El mercado de la vivienda empieza a enseñar una grieta que no se arregla con otra rueda de prensa sobre “oferta”, “seguridad jurídica” o “colaboración público-privada”. En mayo se inscribieron 56.462 compraventas de viviendas, un 7,3% menos que en el mismo mes de 2025, según los datos provisionales del INE. Es la quinta caída consecutiva del año y, para quien está intentando comprar, el mensaje es bastante menos técnico de lo que parece: la demanda no ha desaparecido, pero los precios han estirado demasiado la cuerda.

El dato tiene una trampa política evidente. Una caída de operaciones no significa automáticamente que la vivienda sea más barata. Puede significar justo lo contrario: que mucha gente se queda fuera porque no llega a la entrada, al crédito o al precio de salida. Por eso conviene leer el número sin confundir enfriamiento del mercado con alivio para los hogares. Si se venden menos casas porque cada vez menos familias pueden comprarlas, no estamos ante una victoria social; estamos ante un atasco.
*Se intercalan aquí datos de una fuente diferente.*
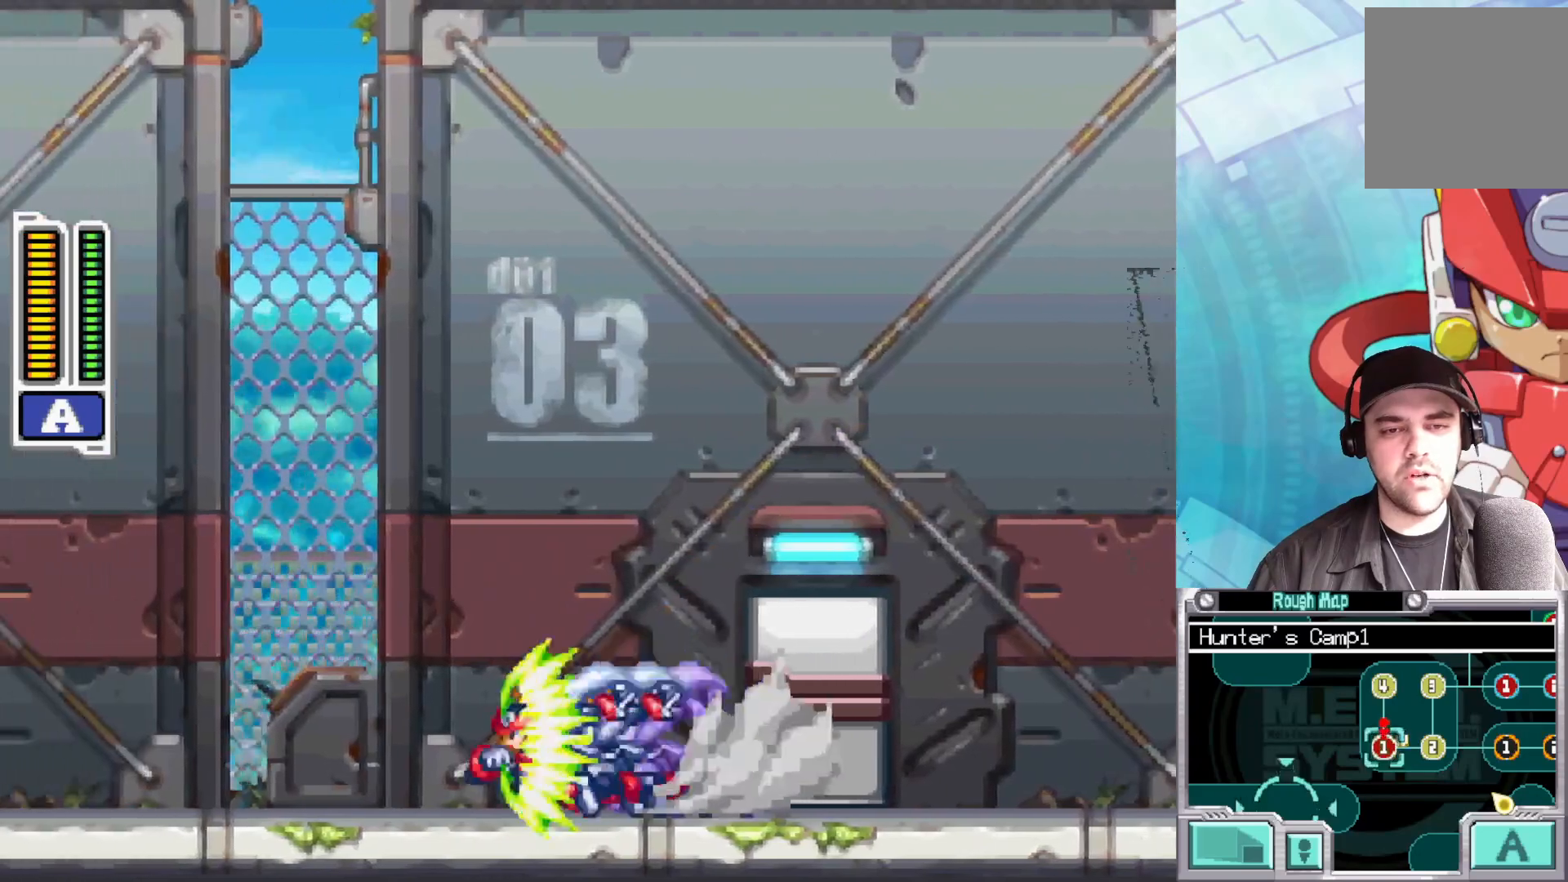
{"buttons": [], "left_stick": "left", "right_stick": "center", "events": [[17, "A", "down"], [300, "A", "up"], [350, "B", "up"]]}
Menos compras, pero todavía mucho mercado

El INE detalla que el 78,9% de las compraventas fueron de vivienda usada y el 21,1% de obra nueva. Ambas bajan: la usada cae un 7,6% interanual y la nueva un 6,0%. También retroceden las viviendas libres, con un 7,2% menos, y las protegidas, con un 8,3% menos. Dicho de otra forma: no es una esquina concreta del mercado la que se mueve, sino una señal bastante transversal.

Ahora bien, tampoco conviene vender apocalipsis. El País subraya que las 56.462 operaciones de mayo siguen entre los registros altos de la serie reciente. Hay enfriamiento, sí, pero no hundimiento. Eso hace que la discusión política sea más incómoda: el mercado sigue vivo, pero una parte creciente de la población mira desde fuera. Los propietarios no han perdido el tablero; los compradores con salario medio son los que van perdiendo la paciencia.

La factura territorial

La caída tampoco se reparte igual. Según el INE, solo Extremadura, con un 2,6% más, y Andalucía, con un 2,2% más, aumentaron las compraventas de vivienda. En el otro extremo aparecen Cantabria (-28,6%), Murcia (-19,1%) y Baleares (-16,8%). Idealista añade una lectura empresarial bastante directa: los precios altos expulsan a compradores que no pueden afrontar entradas que en algunas capitales ya superan los 100.000 euros.

Aquí la política de vivienda tiene que elegir entre dos tentaciones. La primera es fingir que todo se arregla señalando a un culpable único: fondos, caseros, okupas, burocracia, turismo o impuestos, según el mitin que toque. La segunda es acumular anuncios sin tocar el cuello de botella real: si no entra vivienda asequible en cantidad suficiente y si los salarios no acompañan, la compraventa seguirá siendo una carrera con demasiada gente en la cuneta.

Qué cambia para quien busca casa

La noticia no es que el ladrillo se hunda. La noticia es que el mercado empieza a notar el límite social de sus propios precios. Si el comprador se planta, negocia más y tarda más en decidir, puede abrirse una fase de estabilización en algunas zonas. Pero eso no equivale a una bajada general garantizada ni a una solución para jóvenes, familias con ingresos medios o inquilinos que quieren salir del alquiler.

Para el Gobierno, las comunidades y los ayuntamientos, el dato debería funcionar como aviso: la vivienda no necesita otro eslogan, necesita suelo, licencias más rápidas, parque público real y reglas que no conviertan cada solución en una guerra cultural. Para la derecha, el riesgo es reducirlo todo a “dejen construir” sin explicar para quién. Para la izquierda, el riesgo es prometer control sin producir casas. Y en medio, como siempre, está quien solo quiere una llave que no le coma media vida.